Patient navigation programs in HIV care are positively associated with HIV care continuum outcomes such as maintenance of antiretroviral therapy (ART) and retention in care, according to a study published in AIDS.
Researchers conducted a systematic review of online databases to assess if HIV patient navigation programs provided positive continuum outcomes, such as linkage to care, retention in care, ART uptake, medication adherence, and viral suppression. Studies were identified from MEDLINE (OVID), EMBASE (OVID), PsycINFO (OVID), and CINAHL (EBSCOhost) that included the use of HIV patient navigation or navigation-like services and reported quantitative data assessing the correlation between the service and the outcome. For each eligible study, the researchers assessed study characteristics, patient characteristics, activities of navigator programs, and study results.
Studies were grouped evidentially into 3 categories: positive association (>50% of results showing statistically significant [P <.05] associations between HIV patient navigation and the outcome; mixed result (50% of results showing statically significant positive associations); and null association (<50% of results showing statistically significant positive associations).

> Records taken from a dataset
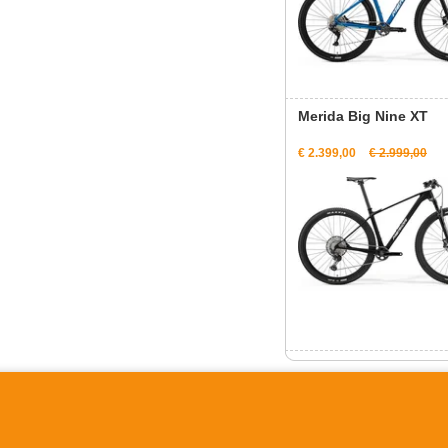
Merida Big Nine XT
€ 2.399,00
€ 2.999,00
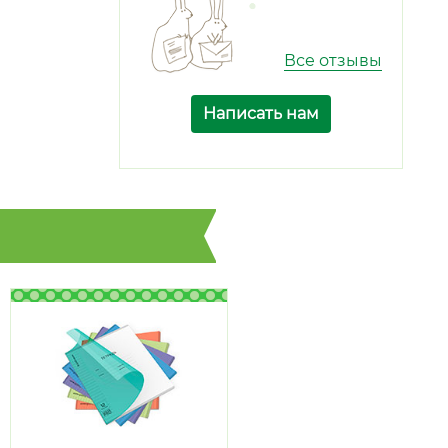
Все отзывы
Написать нам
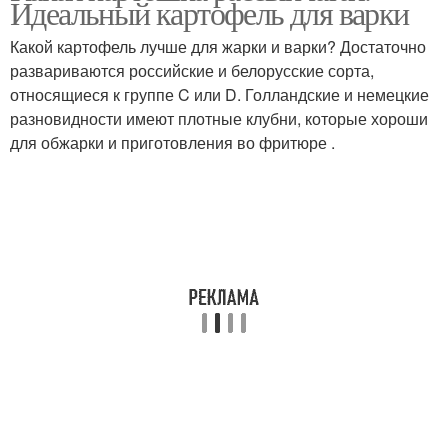
Идеальный картофель для варки
Какой картофель лучше для жарки и варки? Достаточно
развариваются российские и белорусские сорта,
относящиеся к группе C или D. Голландские и немецкие
разновидности имеют плотные клубни, которые хороши
для обжарки и приготовления во фритюре .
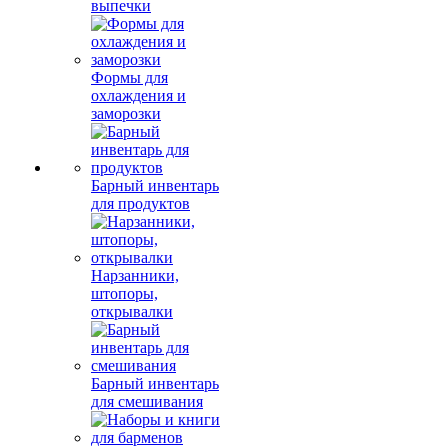
выпечки
Формы для
охлаждения и
заморозки
Барный инвентарь
для продуктов
Нарзанники,
штопоры,
открывалки
Барный инвентарь
для смешивания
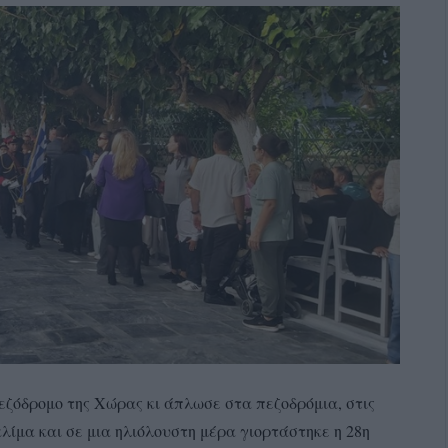
ζόδρομο της Χώρας κι άπλωσε στα πεζοδρόμια, στις
λίμα και σε μια ηλιόλουστη μέρα γιορτάστηκε η 28η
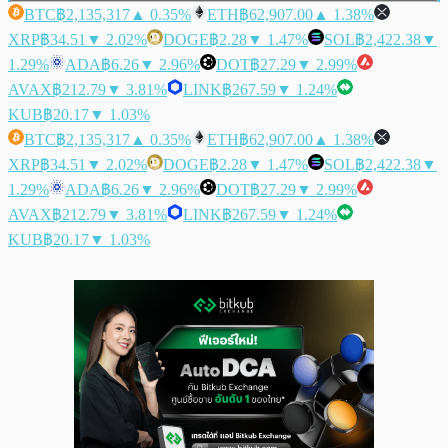
BTC
฿2,135,317
▲ 0.35%
ETH
฿62,907.00
▲ 1.38%
XRP
฿34.51
▼ 2.02%
DOGE
฿2.28
▼ 1.47%
SOL
฿2,422.38
▼
1.29%
ADA
฿6.26
▼ 2.96%
DOT
฿27.29
▼ 2.99%
AVAX
฿212.79
▼ 3.81%
LINK
฿267.59
▼ 1.24%
KUB
฿20.17
▼ 1.03%
BTC
฿2,135,317
▲ 0.35%
ETH
฿62,907.00
▲ 1.38%
XRP
฿34.51
▼ 2.02%
DOGE
฿2.28
▼ 1.47%
SOL
฿2,422.38
▼
1.29%
ADA
฿6.26
▼ 2.96%
DOT
฿27.29
▼ 2.99%
AVAX
฿212.79
▼ 3.81%
LINK
฿267.59
▼ 1.24%
KUB
฿20.17
▼ 1.03%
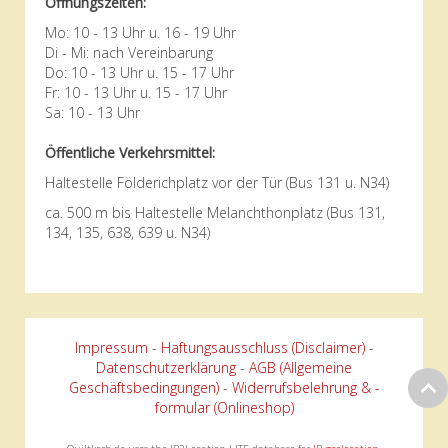
Öffnungszeiten:
Mo: 10 - 13 Uhr u. 16 - 19 Uhr
Di - Mi: nach Vereinbarung
Do: 10 - 13 Uhr u. 15 - 17 Uhr
Fr: 10 - 13 Uhr u. 15 - 17 Uhr
Sa: 10 - 13 Uhr
Öffentliche Verkehrsmittel:
Haltestelle Földerichplatz vor der Tür (Bus 131 u. N34)
ca. 500 m bis Haltestelle Melanchthonplatz (Bus 131,
134, 135, 638, 639 u. N34)
Impressum
-
Haftungsausschluss (Disclaimer)
-
Datenschutzerklärung
-
AGB (Allgemeine
Geschäftsbedingungen)
-
Widerrufsbelehrung & -
formular (Onlineshop)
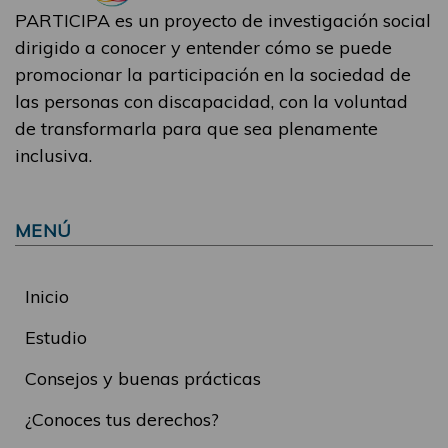
PARTICIPA es un proyecto de investigación social
dirigido a conocer y entender cómo se puede
promocionar la participación en la sociedad de
las personas con discapacidad, con la voluntad
de transformarla para que sea plenamente
inclusiva.
MENÚ
Inicio
Estudio
Consejos y buenas prácticas
¿Conoces tus derechos?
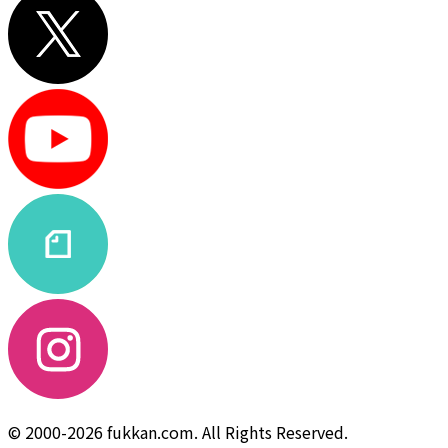
© 2000-2026 fukkan.com. All Rights Reserved.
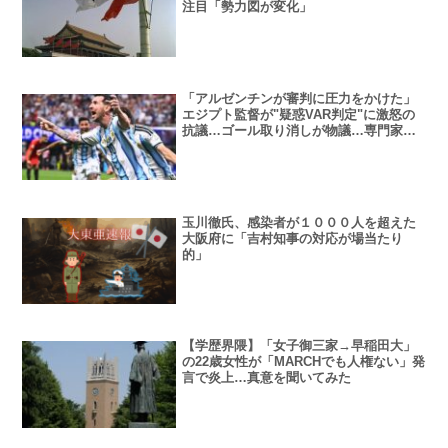
注目「勢力図が変化」
「アルゼンチンが審判に圧力をかけた」
エジプト監督が"疑惑VAR判定"に激怒の
抗議…ゴール取り消しが物議…専門家見
解も割れる
玉川徹氏、感染者が１０００人を超えた
大阪府に「吉村知事の対応が場当たり
的」
【学歴界隈】「女子御三家→早稲田大」
の22歳女性が「MARCHでも人権ない」発
言で炎上…真意を聞いてみた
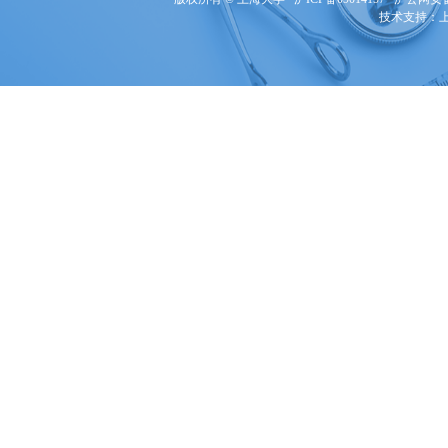
技术支持：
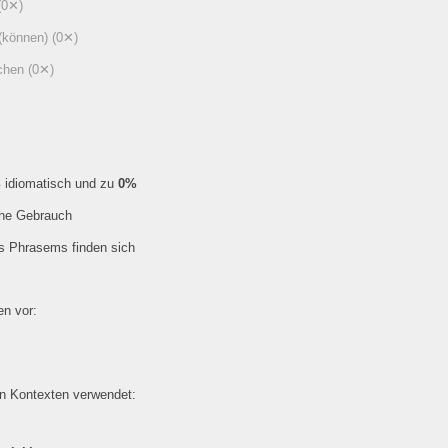
(0✕)
 (können)
(0✕)
achen
(0✕)
%
idiomatisch und zu
0%
che Gebrauch
es Phrasems finden sich
n vor:
en Kontexten verwendet:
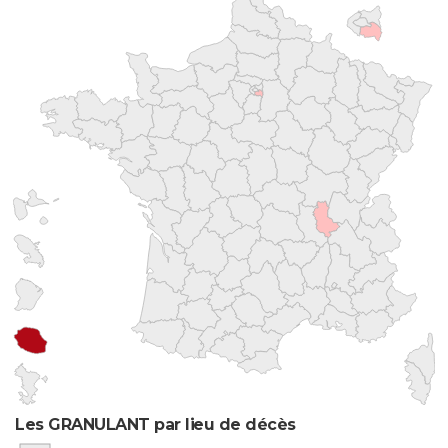
Les GRANULANT par lieu de décès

> Task requirements
[A] According to the article on HIV patient navigation programs, why did the researchers conduct their systematic review? Answer in one to three sentences.
[B] Set down the passage of the article on HIV patient navigation programs from "Researchers conducted a" to "and study results.".
[C] Carry the article on HIV patient navigation programs forward from its final sentence.
The listing has no connection to the article on HIV patient navigation programs.

> Solved tasks
[A] The researchers conducted the systematic review to assess whether HIV patient navigation programs provided positive continuum outcomes. These outcomes included linkage to care, retention in care, ART uptake, medication adherence, and viral suppression.

[B]
Researchers conducted a systematic review of online databases to assess if HIV patient navigation programs provided positive continuum outcomes, such as linkage to care, retention in care, ART uptake, medication adherence, and viral suppression. Studies were identified from MEDLINE (OVID), EMBASE (OVID), PsycINFO (OVID), and CINAHL (EBSCOhost) that included the use of HIV patient navigation or navigation-like services and reported quantitative data assessing the correlation between the service and the outcome. For each eligible study, the researchers assessed study characteristics, patient characteristics, activities of navigator programs, and study results.

[C]
A total of 20 studies published between 2005 and 2018 were included in the review, 17 of which found positive associations; 2 (12%) were strong studies, 4 (23%) were moderate, and 11 (65%) were weak. Patient navigation was more likely to be associated with linkage to care (5 of 6 studies that analyzed this association, 83%), retention to care (10 of 11, 91%), ART uptake (1 of 4, 25%), adherence to medication (2 of 4, 50%), and viral suppression (11 of 15 73%); 3 studies reported null associations between patient navigation and HIV care outcomes.
Activities conducted by patient navigators included accompaniment to appointments (12 studies, 71%), appointment coordination (10, 59%), transportation (8, 47%), relationship building (7, 41%), abundance of HIV information (6, 35%) and service coordination (6, 35%). Approximately 29% of studies referred patients to further HIV care or other health services.
“This review suggests that overall, patient navigation, as is presented by the included studies, is positively associated with HIV care continuum outcomes, particularly linkage to and retention in HIV care and viral suppression” the authors concluded.”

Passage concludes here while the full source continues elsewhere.